7. Your LinkedIn profile does not highlight your past achievements and results. Like most of the resumes that come across my desk, most LinkedIn profiles are unimpressive and way too modest. No one cares about what your past responsibilities were. They care about the RESULTS you have achieved. How have you made other people or organizations better?
8. You look like you don’t know anyone. All other things equal, someone with 427 connections appears to be much more valuable (as a connection or as a potential employee) than someone with 27 connections. Social proof can work for you or against you. While you don’t need to have 500+ connections, having less than 100 connections is a major red flag these days. It makes you look like you don’t know anyone or you don’t care about relationship-building. If you can’t find 100 people you know on LinkedIn (from your academic, personal, or professional network), then you definitely need to start making networking a bigger priority online and offline. (Note: Given their youth, students and recent grads can get away with having fewer connections. However, they can also really stand out by having more connections.)

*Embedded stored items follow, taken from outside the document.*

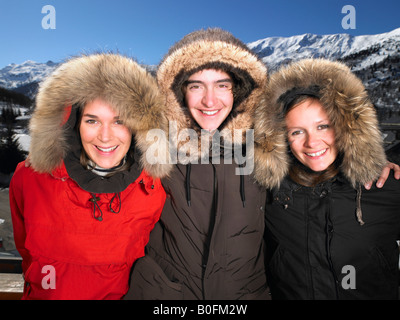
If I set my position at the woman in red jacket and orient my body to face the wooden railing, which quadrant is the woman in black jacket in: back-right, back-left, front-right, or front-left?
back-right

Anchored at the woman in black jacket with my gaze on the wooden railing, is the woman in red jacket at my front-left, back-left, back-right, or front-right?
front-left

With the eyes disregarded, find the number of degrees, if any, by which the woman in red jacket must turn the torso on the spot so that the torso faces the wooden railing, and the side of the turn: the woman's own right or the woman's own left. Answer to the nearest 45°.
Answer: approximately 135° to the woman's own right

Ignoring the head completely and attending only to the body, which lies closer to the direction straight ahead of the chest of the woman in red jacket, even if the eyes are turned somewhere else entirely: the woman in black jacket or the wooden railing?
the woman in black jacket

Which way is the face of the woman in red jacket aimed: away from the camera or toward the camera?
toward the camera

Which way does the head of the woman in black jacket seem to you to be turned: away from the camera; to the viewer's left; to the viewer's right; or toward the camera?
toward the camera

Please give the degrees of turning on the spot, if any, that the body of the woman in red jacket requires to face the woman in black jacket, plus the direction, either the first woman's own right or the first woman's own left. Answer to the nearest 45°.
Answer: approximately 90° to the first woman's own left

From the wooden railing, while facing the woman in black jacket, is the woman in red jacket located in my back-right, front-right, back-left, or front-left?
front-right

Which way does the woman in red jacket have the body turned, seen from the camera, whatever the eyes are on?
toward the camera

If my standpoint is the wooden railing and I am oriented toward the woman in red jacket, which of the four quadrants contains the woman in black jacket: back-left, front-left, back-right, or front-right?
front-left
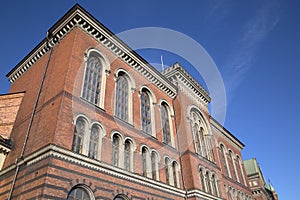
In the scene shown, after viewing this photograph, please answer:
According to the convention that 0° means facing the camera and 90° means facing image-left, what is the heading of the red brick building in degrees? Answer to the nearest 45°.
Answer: approximately 315°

9. You don’t have a Vanity URL for your LinkedIn profile. Use a “vanity” name for the web page for your LinkedIn profile (i.e. www.LinkedIn.com/in/firstnamelastname). Your vanity name is very search-friendly when people google you. This is also much easier to include in your email signature (hint) or at the top of your resume (hint) than the traditional URL LinkedIn gives you when you sign up for an account.
While LinkedIn can definitely help you get your dream job and advance your career in a variety of ways, a bad LinkedIn profile can KILL your career! When someone checks out your LinkedIn profile, they should think “Wow, this is someone I absolutely need to hire!” or “Wow, this is someone I definitely want to get to know!”
What does your LinkedIn profile say about you right now?